### Exercise text
Review: High Tea at Cellars-Hohenort
By Daisy Jones, 4 December 2018
The Cellars-Hohenort Hotel shares an atmosphere with The Imperial Hotel in Delhi, India. A lush, 250-year-old garden surrounds imposing, colonial-era buildings. At tea-time on a Sunday the air is tranquil, punctuated only by the sounds of water features, clinking teaspoons and shoes on plush carpet.
Like The Imperial Hotel, Cellars-Hohenhort is exclusive and expensive.
The high tea cakes and sandwiches are not served buffet-style. Instead, everyone gets their own three-tier stand. In addition to the stand, one is served a plate of cheeses, dips and meats and sosaties.
The range of teas is large, well-chosen and well-described.
In Cape Town’s ideological context, the very idea of high tea is awkward. The reality is no less so. My thought was: the cakes had better be worth it.
Sadly, the eats are – as an actual colonial-era Brit might say – “nothing to write home about”.
The walnut carrot cake is dense and over-spiced. The chocolate eclairs are miniscule – the actual size of young shrimps – and not chocolatey at all. The pecan pie, advertised as a pecan “wedge”, was too big and too sugary – although the garnish of a dot of cream, a half raspberry and a single mint leaf worked well to offset the treacly filling.
The “key lime pie” – indistinguishable from a lemon meringue pie – was also too large, with a pastry base that was not strong enough to contain the runny curd and too-high meringue. Speaking of meringues, the mini pavlova was teeny but good.
What else was good?

### Work task 1
Please update the stretch of the high tea review from "Like The Imperial" through "meats and sosaties.", putting "costly" in place of "expensive".
### Work task 2
Answer these questions from the high tea review:
(a) How old is the garden surrounding the hotel?
(b) What comes on the plate served in addition to the three-tier stand?
(c) What size are the chocolate eclairs compared to?

### Entries shown
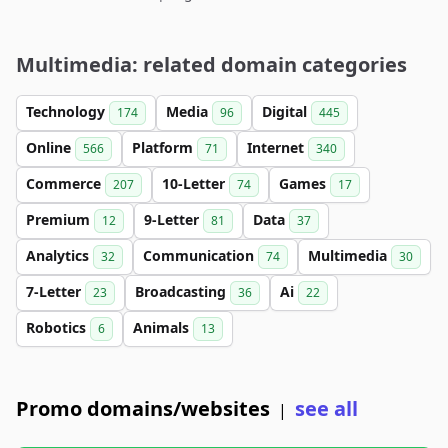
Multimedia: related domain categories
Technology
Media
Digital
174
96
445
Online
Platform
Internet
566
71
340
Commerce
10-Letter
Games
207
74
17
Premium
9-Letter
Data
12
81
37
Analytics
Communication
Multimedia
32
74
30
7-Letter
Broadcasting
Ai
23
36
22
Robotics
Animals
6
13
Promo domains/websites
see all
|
--
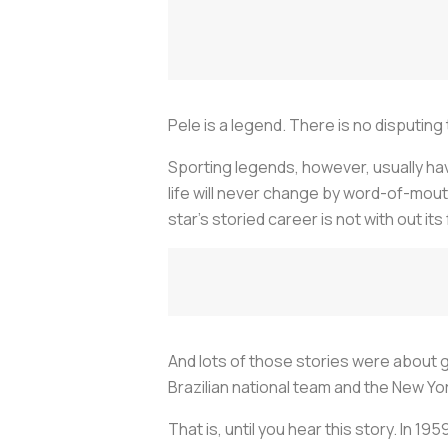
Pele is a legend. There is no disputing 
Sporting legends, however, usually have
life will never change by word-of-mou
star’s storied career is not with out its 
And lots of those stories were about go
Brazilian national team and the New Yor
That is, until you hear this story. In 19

### Response box 1
Like The Imperial Hotel, Cellars-Hohenhort is exclusive and costly.
The high tea cakes and sandwiches are not served buffet-style. Instead, everyone gets their own three-tier stand. In addition to the stand, one is served a plate of cheeses, dips and meats and sosaties.

### Response box 2
(a) 250 years old.
(b) Cheeses, dips, meats and sosaties.
(c) Young shrimps.